The SEC complemented its corporate issuer proposals with rule proposals for asset managers and funds. The Forum for Sustainable and Responsible Investment found that sustainable and impact investing by money managers grew from $178 billion in 2005 to almost $17 trillion in 2020.
These SEC rules were designed to provide investors with decision-useful qualitative and quantitative information on how a fund takes into account ESG factors in its decision-making. Similarly, advisers would be required to disclose information about their ESG factors and strategies, which can help an investor make a decision on whether or not to engage that adviser. These rules would help provide comparability and consistency, but most importantly, would require funds and advisers to stand behind their ESG claims.

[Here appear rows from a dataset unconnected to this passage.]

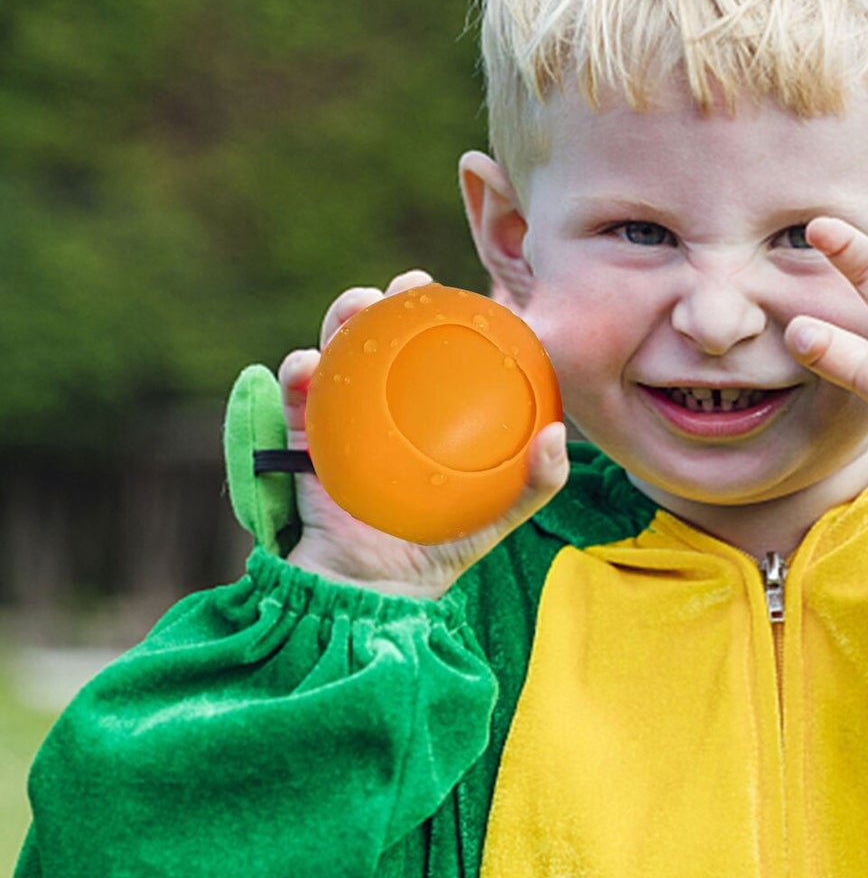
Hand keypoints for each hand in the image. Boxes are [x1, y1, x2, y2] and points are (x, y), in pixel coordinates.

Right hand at [281, 269, 568, 597]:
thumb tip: (561, 434)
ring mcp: (342, 417)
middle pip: (381, 336)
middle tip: (404, 288)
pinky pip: (296, 397)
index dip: (438, 313)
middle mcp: (385, 404)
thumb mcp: (498, 512)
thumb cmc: (439, 547)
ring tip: (357, 306)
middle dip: (388, 300)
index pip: (432, 348)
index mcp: (426, 410)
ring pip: (336, 351)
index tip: (450, 290)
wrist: (375, 590)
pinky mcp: (303, 439)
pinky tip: (308, 364)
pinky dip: (298, 373)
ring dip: (341, 319)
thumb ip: (536, 481)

The third SEC proposal is often referred to as truth-in-advertising and would focus on how a fund labels itself. When the Commission’s rule was proposed, it estimated that approximately $364 billion assets were invested in funds with names suggesting an ESG-focused strategy. This proposal would prohibit funds that consider ESG factors alongside other non-ESG factors from using ESG-related terms in their name. A fund’s name can be critical to an investment decision. And, this can help ensure that investment decisions are aligned with financial goals.
As ESG investment continues to grow, there is greater need for accurate and reliable data to support ESG-related claims and assertions. And that’s where quality data comes in.
The principle of transparency underpins the U.S. federal securities laws. The extensive disclosure regime it comes with provides an effective regulatory framework that, for nearly a century, has resulted in the world’s largest and most liquid capital markets. This ensures the availability of quality, investor-useful information that benefits all market participants.
That said, markets change, whether driven by technology or other factors, and investor needs and practices evolve. Our challenge and responsibility is to keep up with rapid change and to update our regulatory framework so that it continues to meet investor needs without compromising investor protections. Your challenge and responsibility is to ensure that claims made to investors are supported by verifiable information so as not to make disclosures misleading. The best way to get there is with meaningful disclosures that incorporate the highest quality, reliable, and verifiable data in a standardized and investor-useful format.
My hope is that the Commission’s rules will help move market participants forward in producing high-quality data that will allow for more rigorous due diligence, enable investors to more easily differentiate between market participants on ESG-related claims, and ultimately, help investors make more informed investment decisions.
All of us face the challenge of ensuring investors receive disclosures to allocate their assets consistent with their financial goals. Yet, doing so will mean that our rules will serve the public interest best when they’re appropriately tailored to an investor’s needs, using our regulator toolbox of quantitative, qualitative, prescriptive, or principles-based disclosures.
Thank you for the invitation to speak today and I look forward to engaging in a dialogue on these important issues going forward.